According to the geological studies, Angoche has huge quantities of heavy (Zircon, Ilmenite, Rutile, titanium) minerals deposits along of its coastal plain. This mineral are currently been explored by a consortium of companies from China, Ireland and the United States. And as per mining catalogue (2021), except 1 for the limestone exploration license, most of them (16) are designated for heavy mineral exploration. Although there are many companies in exploration and licensing phase, its importante to mention one of the key players exploring and producing the heavy sands in Angoche district are Kenmare Resources (An Irish-American Enterprise), África Great Wall Mining Development Co (Chinese), a subsidiary of Hainan Haiyu Mining Co.

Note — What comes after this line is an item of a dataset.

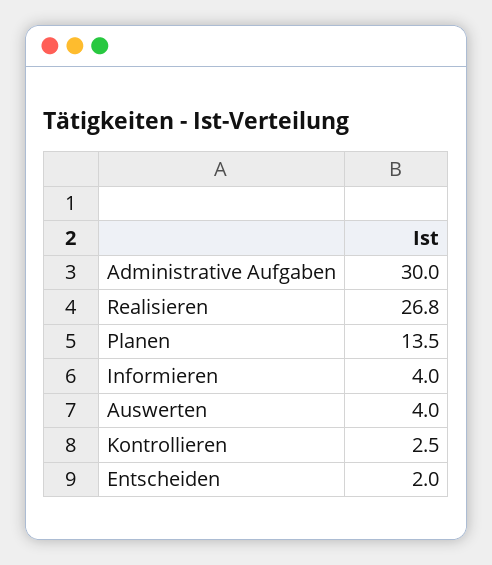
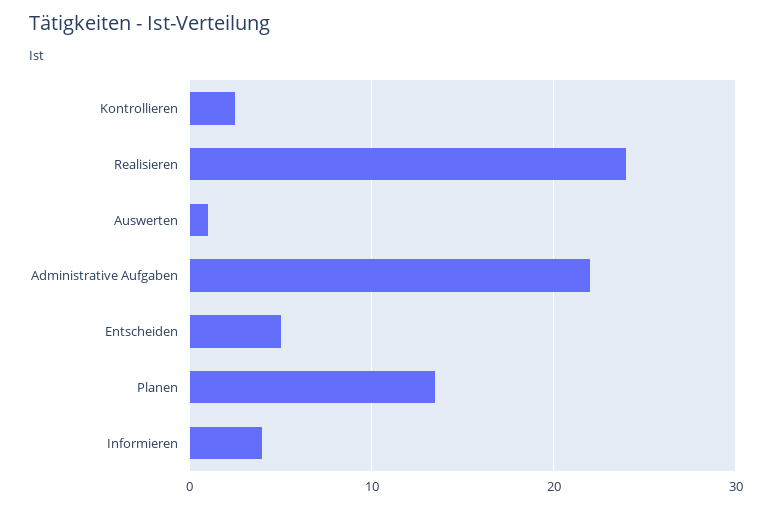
Administrative Aufgaben: 30 -> 22
Realisieren: 26.8 -> 24
Auswerten: 4 -> 1
Entscheiden: 2 -> 5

Ltd.

=== Oil and gas ===
Following the public tender launched by INP in October 2014, for the concession of areas for exploration and production of hydrocarbons, 2 offshore blocks was awarded in October 2018 to multinational oil companies. Area A5-A awarded to a consortium led by Eni 34.5%(Italy), in partnership with, Sasol 25.5% (South Africa), QatarEnergy 25.5% (Qatar) and National Oil Company ENH 15% (Mozambique); while the deeper Area A5-B was awarded to ExxonMobil 40% (USA), Roseneft 20% (Russia), QatarEnergy 10% (Qatar), Eni 10% (Italy), and National Oil Company ENH 20% (Mozambique). Along the 8 years of exploration period, the companies are obliged to implement exploration programs with consists of shooting 3D seismic surveys of 8,000 km^{2} from each area and undertake at least 1 exploration drilling activities in each area before any surrender and abandonment. According to local authorities, the preliminary studies indicate that the offshore Angoche is an oil-rich province, for this reason the local communities, provincial and central government is very positive about the project.

In 2019, both Eni and ExxonMobil along with environmental consulting companies have visited the districts and neighboring regions in order to fulfil all the requirements for environmental permit for drilling activities to take place in Q1 2022.

=== Sustainability ===
Firewood and charcoal are the most used energy sources.